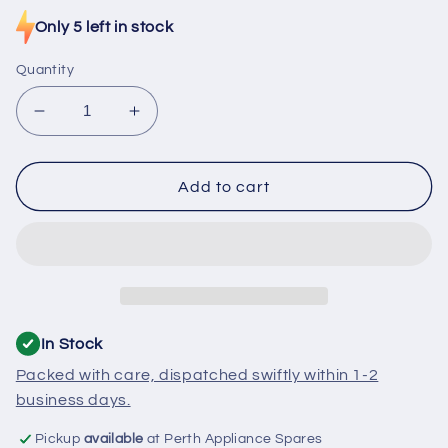
price
Only 5 left in stock
Quantity
Decrease
Increase
quantity
quantity
for
for
D114
D114
Add to cart
Stove
Stove
Thermostat
Thermostat
100C
100C
Open
Open
Circuit
Circuit
In Stock
Packed with care, dispatched swiftly within 1-2
business days.
Pickup
available
at Perth Appliance Spares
....
**Task goal:**
Keep the pictures out while you retype all of the data above exactly as it appears.

**Answer below:**
price
Only 5 left in stock
Quantity
Decrease
Increase
quantity
quantity
for
for
D114
D114
Add to cart
Stove
Stove
Thermostat
Thermostat
100C
100C
Open
Open
Circuit
Circuit
In Stock
Packed with care, dispatched swiftly within 1-2
business days.
Pickup
available
at Perth Appliance Spares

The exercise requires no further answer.